### Selected excerpt

"""

Background information
- Origin: Ballymena, Northern Ireland & England, United Kingdom
- Genres: Gothic metal, heavy metal, doom metal, alternative rock, hard rock
- Years active: 2002–2005 and 2009–2011
- Members: Brian Eddie Reynolds Lee Morris (session) Sarah Jezebel Deva (session)
- Website: www.CreationsTears.com

= Creation's Tears =

Irish heavy metal/gothic metal band

Creation's Tears are an Irish heavy metal/gothic metal band based in Northern Ireland, with some members based in England.

The band's personnel includes former members of established heavy metal acts; Lee Morris ex Paradise Lost and guest female vocalist Sarah Jezebel Deva ex Cradle of Filth. Creation's Tears frontman Brian Eddie Reynolds was one of the earlier pioneers of the death metal scene in Northern Ireland fronting the band Apathy whose "Lack of Emotion" EP featured in Downtown Radio presenter Johnny Hero's NI Chart during the early 1990s in Sunday Life (the biggest-selling Northern Ireland-only Sunday newspaper).

"""

### Stored items
"""

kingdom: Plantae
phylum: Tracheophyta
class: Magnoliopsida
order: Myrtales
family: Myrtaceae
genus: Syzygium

"""

### Task goal
Can you reproduce the entire Creation's Tears profile word for word? Work from the Creation's Tears profile alone, not the entries.

### Response area
Background information
- Origin: Ballymena, Northern Ireland & England, United Kingdom
- Genres: Gothic metal, heavy metal, doom metal, alternative rock, hard rock
- Years active: 2002–2005 and 2009–2011
- Members: Brian Eddie Reynolds Lee Morris (session) Sarah Jezebel Deva (session)
- Website: www.CreationsTears.com

= Creation's Tears =

Irish heavy metal/gothic metal band

Creation's Tears are an Irish heavy metal/gothic metal band based in Northern Ireland, with some members based in England.

The band's personnel includes former members of established heavy metal acts; Lee Morris ex Paradise Lost and guest female vocalist Sarah Jezebel Deva ex Cradle of Filth. Creation's Tears frontman Brian Eddie Reynolds was one of the earlier pioneers of the death metal scene in Northern Ireland fronting the band Apathy whose "Lack of Emotion" EP featured in Downtown Radio presenter Johnny Hero's NI Chart during the early 1990s in Sunday Life (the biggest-selling Northern Ireland-only Sunday newspaper).